Het regende, en voor die Albert Heijn, aan de Sint-Jobsweg in Rotterdam, zat een duif die het trappetje voor de winkel op hupte. Grappig, dacht Van der Klooster, kan je vliegen, neem je de trap. En hij dacht: waarom zit dat beest hier? Tussen de stinkende auto’s, de drukte, de viezigheid. „Ineens zag ik er een metafoor in. Waarom ik naar de stad was gegaan, vanuit mijn geboorteplaats in Zeeland. Ik moet hier zijn, vanwege de cultuur, de musea, de galeries. Maar wat zoek ik hier eigenlijk, hoe ziet mijn toekomst eruit?”
Hij besloot dit in zijn werk te onderzoeken, het resulteerde in The Day the Birds stopped Singing waarvoor Van der Klooster in Het Park in Rotterdam zijn leeftijdsgenoten, de bomen, de vogels fotografeerde. In poëtisch en stemmig zwart-wit legde hij bewolkte luchten vast, een treurwilg die zijn takken in het water laat hangen, jongeren die door verrekijkers turen. Door het gebruik van hard flitslicht is het soms niet duidelijk of het dag is of nacht. Op een van de foto’s heeft een jongen met ontbloot bovenlijf bakstenen op zijn lichaam getapet. „Ik weet het , dat beeld is way over the top,” zegt Van der Klooster, „maar in de mix van foto’s die voornamelijk een gevoel willen oproepen, iets onbestemds, vond ik deze letterlijke vertaling – de zwaarte die je soms zo kunt voelen – wel fijn. Hier kan je niet omheen.” De vogels staan symbool voor zijn generatie: „Mensen zeggen tegen ons: de wereld ligt voor jullie open. Maar over wat voor soort wereld praten we dan? Wat heb je eraan als je vleugels hebt, maar nergens kunt landen?”
Tussentijd
Rick van der Klooster studeerde vorig jaar af aan de AKV St. Joost in Breda, en was met The Day the Birds stopped Singing een van de vijf genomineerden voor het Steenbergen Stipendium, de prijs voor het beste fotografische afstudeerwerk van een student van een Nederlandse kunstacademie. Hij begon met fotograferen toen hij op zijn vijftiende een camera van zijn moeder kreeg. „Zonsondergangen, de bergen in Oostenrijk waar ik met mijn moeder naartoe ging, haar bed and breakfast, zodat zij die foto’s op haar website kon zetten. Mijn vader was al overleden toen ik 6 was, zij overleed op mijn 18de. Daarna werd fotografie steeds meer een middel waarmee ik onderzocht hoe ik met dat idee van vergankelijkheid moest omgaan.”

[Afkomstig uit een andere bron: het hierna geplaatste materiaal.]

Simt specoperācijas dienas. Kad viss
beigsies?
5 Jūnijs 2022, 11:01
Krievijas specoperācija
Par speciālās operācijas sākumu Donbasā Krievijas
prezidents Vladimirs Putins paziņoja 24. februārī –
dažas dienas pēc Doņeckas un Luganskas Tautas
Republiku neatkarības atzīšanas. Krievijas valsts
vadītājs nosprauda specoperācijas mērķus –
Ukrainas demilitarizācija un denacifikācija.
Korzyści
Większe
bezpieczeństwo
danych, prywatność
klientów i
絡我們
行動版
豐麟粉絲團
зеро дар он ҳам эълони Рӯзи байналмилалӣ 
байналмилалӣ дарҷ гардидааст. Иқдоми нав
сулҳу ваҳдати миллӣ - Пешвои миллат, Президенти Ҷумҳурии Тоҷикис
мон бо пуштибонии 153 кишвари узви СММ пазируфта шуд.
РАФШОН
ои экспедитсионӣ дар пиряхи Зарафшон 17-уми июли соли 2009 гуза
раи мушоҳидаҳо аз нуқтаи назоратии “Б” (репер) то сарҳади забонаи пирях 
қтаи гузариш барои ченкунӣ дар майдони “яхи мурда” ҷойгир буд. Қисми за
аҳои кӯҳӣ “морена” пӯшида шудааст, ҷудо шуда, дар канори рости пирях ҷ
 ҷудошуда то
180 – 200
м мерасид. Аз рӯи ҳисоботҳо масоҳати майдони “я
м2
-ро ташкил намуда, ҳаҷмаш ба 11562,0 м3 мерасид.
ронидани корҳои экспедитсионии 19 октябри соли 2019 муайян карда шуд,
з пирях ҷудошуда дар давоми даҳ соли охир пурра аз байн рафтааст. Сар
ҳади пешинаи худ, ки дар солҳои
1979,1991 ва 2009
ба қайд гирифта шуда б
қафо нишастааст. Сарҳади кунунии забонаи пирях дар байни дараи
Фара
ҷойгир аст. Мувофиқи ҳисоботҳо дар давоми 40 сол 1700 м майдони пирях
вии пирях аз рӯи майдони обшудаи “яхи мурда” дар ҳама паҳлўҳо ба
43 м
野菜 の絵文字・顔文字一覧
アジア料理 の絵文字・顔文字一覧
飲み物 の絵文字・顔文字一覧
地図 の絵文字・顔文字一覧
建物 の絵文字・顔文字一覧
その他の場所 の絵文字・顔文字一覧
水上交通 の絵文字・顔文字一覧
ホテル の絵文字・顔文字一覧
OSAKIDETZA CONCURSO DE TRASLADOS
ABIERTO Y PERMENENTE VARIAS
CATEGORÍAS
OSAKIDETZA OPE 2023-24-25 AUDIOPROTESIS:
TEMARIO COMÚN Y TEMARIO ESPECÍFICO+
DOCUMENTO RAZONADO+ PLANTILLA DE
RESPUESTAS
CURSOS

Voordat de pandemie begon, vertelt hij, was hij heel erg naar buiten gericht, zowel op persoonlijk vlak als met zijn werk. Er was ambitie, de wens om goed af te studeren en dan dóór: naam maken als fotograaf, mooie opdrachten, dat mensen zijn werk goed zouden vinden. Altijd was er die beweging naar voren. De pandemie zette, net als voor zoveel leeftijdgenoten, een rem op zijn plannen. „Ik wist al hoe kwetsbaar we zijn als mens. Dat dingen ook mis kunnen gaan, drong nu tot meer mensen door. Er werd meer over gepraat. Ergens vond ik dat ook fijn, met vrienden sprak ik erover dat niet altijd alles loopt zoals je zou willen. Dat had ook iets goeds.”
Eigenlijk gaan de foto’s van Van der Klooster over een tussentijd, een fase waarin het een verdwenen is en het ander zich nog niet heeft aangediend. Een tijd waarin ons leven door corona, oorlog en klimaatcrisis nóg onzekerder is geworden en waarin we niet weten waar we zullen uitkomen. En voor Van der Klooster persoonlijk zijn transitie naar volwassen worden, met de strubbelingen die daarbij horen, wellicht versterkt omdat hij al zo jong wees werd.
Toch zit in zijn foto’s ook hoop. Niet alleen in het licht dat door de boomkruinen piept. Of in een vogel in de lucht die, wie weet, toch ergens een plek vindt waar hij graag zijn nest maakt. Maar ook simpelweg in het feit dat Van der Klooster de moed heeft deze verwarrende periode met allerlei angsten en onzekerheden te benoemen en er vorm aan te geven. Zodat je als kijker weet: ik sta niet alleen met mijn zorgen.